So, I took a hotel room, but when I stepped outside, I felt dizzy and fell down. I got a cut on my nose and there was bleeding. The room cost around $40, which is quite expensive — you can usually get a room for that price in the US.

Now I have reached a room where some guys stay. It’s a shared place, and a couple of them are from Nepal. I had come here yesterday. Right now, the India vs New Zealand match is going on. How are you, brother? I parked Dhanno here. When I arrived, I realised my laptop had completely stopped working.

Someone here told me about Iquique, which is about 400 km away. There is a person named Dilbagh who repairs laptops and runs a company there. So I am planning to go there by bus with my laptop and then return.

My health is still not good. I am having breathing issues, coughing, and slight bleeding from my nose — partly due to an earlier injury and also because of extreme dryness. Let’s see what happens. For now, I will head to the bus stand.

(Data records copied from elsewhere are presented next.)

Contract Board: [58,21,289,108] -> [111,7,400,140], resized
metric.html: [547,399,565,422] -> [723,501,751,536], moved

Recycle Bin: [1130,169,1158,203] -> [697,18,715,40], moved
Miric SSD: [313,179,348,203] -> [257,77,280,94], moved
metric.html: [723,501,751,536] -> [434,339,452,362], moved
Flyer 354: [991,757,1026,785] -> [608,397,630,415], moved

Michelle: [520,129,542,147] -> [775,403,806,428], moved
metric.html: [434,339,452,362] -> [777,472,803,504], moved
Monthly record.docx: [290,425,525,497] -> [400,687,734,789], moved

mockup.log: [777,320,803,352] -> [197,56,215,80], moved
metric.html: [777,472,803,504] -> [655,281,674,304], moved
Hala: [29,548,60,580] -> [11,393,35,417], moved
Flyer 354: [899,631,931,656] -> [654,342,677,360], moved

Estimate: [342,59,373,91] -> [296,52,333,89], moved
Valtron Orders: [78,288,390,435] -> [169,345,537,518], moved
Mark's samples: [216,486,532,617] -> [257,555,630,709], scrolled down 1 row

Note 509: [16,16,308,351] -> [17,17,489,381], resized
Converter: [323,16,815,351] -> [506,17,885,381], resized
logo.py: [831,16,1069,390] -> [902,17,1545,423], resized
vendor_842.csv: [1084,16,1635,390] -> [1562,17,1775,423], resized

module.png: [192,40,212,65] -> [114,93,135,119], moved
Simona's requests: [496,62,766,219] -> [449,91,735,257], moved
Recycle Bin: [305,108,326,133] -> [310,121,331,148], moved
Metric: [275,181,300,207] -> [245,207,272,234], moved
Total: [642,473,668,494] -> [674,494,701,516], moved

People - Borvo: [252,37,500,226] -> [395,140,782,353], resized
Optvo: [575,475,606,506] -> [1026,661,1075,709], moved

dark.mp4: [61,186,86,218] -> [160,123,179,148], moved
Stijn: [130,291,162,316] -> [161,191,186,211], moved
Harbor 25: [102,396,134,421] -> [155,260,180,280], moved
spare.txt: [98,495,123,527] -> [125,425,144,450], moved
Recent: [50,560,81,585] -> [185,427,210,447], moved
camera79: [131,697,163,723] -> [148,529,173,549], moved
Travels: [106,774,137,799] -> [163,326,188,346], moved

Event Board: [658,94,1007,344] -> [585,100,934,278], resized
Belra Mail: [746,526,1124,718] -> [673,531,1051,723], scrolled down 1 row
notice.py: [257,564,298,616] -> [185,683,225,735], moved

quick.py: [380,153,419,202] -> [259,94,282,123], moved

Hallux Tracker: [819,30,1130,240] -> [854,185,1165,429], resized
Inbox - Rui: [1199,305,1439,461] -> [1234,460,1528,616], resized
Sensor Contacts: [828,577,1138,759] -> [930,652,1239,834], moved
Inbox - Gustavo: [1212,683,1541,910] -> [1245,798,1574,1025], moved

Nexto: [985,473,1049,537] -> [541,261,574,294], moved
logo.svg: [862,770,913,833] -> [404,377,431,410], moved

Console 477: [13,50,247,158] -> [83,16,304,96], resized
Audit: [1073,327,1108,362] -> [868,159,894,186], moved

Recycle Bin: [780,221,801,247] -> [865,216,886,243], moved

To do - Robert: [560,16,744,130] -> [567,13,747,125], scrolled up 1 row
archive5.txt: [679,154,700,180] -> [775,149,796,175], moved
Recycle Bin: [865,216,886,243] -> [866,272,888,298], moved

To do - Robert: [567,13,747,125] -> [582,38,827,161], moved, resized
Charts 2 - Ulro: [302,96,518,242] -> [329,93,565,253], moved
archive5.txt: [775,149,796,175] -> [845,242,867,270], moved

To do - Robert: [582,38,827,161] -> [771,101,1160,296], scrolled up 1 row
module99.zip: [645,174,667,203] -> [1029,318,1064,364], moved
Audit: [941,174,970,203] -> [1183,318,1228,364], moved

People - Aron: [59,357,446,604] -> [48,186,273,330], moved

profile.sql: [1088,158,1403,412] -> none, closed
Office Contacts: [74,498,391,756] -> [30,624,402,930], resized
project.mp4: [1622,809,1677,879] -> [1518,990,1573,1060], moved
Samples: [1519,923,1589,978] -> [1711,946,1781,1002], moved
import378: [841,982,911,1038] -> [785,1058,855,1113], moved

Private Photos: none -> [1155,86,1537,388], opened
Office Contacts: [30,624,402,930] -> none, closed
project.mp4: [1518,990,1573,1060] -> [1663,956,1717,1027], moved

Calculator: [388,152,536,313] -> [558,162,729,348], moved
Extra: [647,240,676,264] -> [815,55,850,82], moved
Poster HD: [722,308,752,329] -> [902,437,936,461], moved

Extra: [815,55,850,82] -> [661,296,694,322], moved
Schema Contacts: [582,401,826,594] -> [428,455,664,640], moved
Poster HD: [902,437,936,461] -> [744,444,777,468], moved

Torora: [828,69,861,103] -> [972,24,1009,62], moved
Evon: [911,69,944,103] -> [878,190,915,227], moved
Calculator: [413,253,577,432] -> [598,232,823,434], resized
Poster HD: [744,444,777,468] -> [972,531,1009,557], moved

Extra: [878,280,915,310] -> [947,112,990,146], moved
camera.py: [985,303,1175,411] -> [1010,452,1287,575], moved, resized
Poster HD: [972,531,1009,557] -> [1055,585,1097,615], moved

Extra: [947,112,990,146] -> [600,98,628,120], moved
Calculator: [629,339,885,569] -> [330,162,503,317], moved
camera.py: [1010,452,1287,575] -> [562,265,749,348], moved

This is Mukesh bhai, who helped me and dropped me there. My bus was scheduled for 2:30, but it was full, so I got a seat on the 5:00 bus. The ticket cost ₹1800. We still have some time, and there is a festival going on here.

It’s a carnival, similar to the one in Brazil. The same type of carnival is celebrated in Bolivia and Peru as well. Today, it’s happening here, and luckily we get to witness it. It’s a famous event in Calama — a traditional dance that happens only once a year. You can see complete traditional culture and attire here.

Let’s go and watch — the band is coming from that side. They have organised a grand programme. We have only seen a small part so far, but it is quite big. This is the 17th or 18th carnival here. It happens every year around late February and continues into early March, usually starting in the afternoon. It showcases both local and Spanish cultural influences. Many participants are from mining communities. The culture you are seeing right now is Bolivian.

Now we have moved away from the carnival. I still have some time, so I decided to get a haircut. My beard and hair had grown a lot. The barber is working now, and I gave him instructions on how I want it done.

I’ve also put on sunglasses — they are very important here because the sunlight is extremely harsh. Without them, your eyes will suffer. Mine keep squinting all the time.

Now the haircut is done — looking fresh again! I need to regain some energy because I have been unwell for the past few days. Everything is good now.

Before catching the bus, I still have a little time, so let me show you some more views of this beautiful city, Calama.

I have taken the ₹1800 ticket, and now we are heading to Iquique. That’s how it’s pronounced — I-Q-U-I-Q-U-E.

Alright brother, happy journey. Thank you, see you tomorrow. I’ll be back tomorrow itself.

Now I am on the bus. I got my seat number and some water.

On the eve of Holi, I was lucky to find Indian food here — imagine getting that in such a distant place! Just a few hours ago, I could barely breathe, and now I am laughing and joking again.

A big thank you to the lady who made the food. Look at the effort she put into making naan — truly amazing!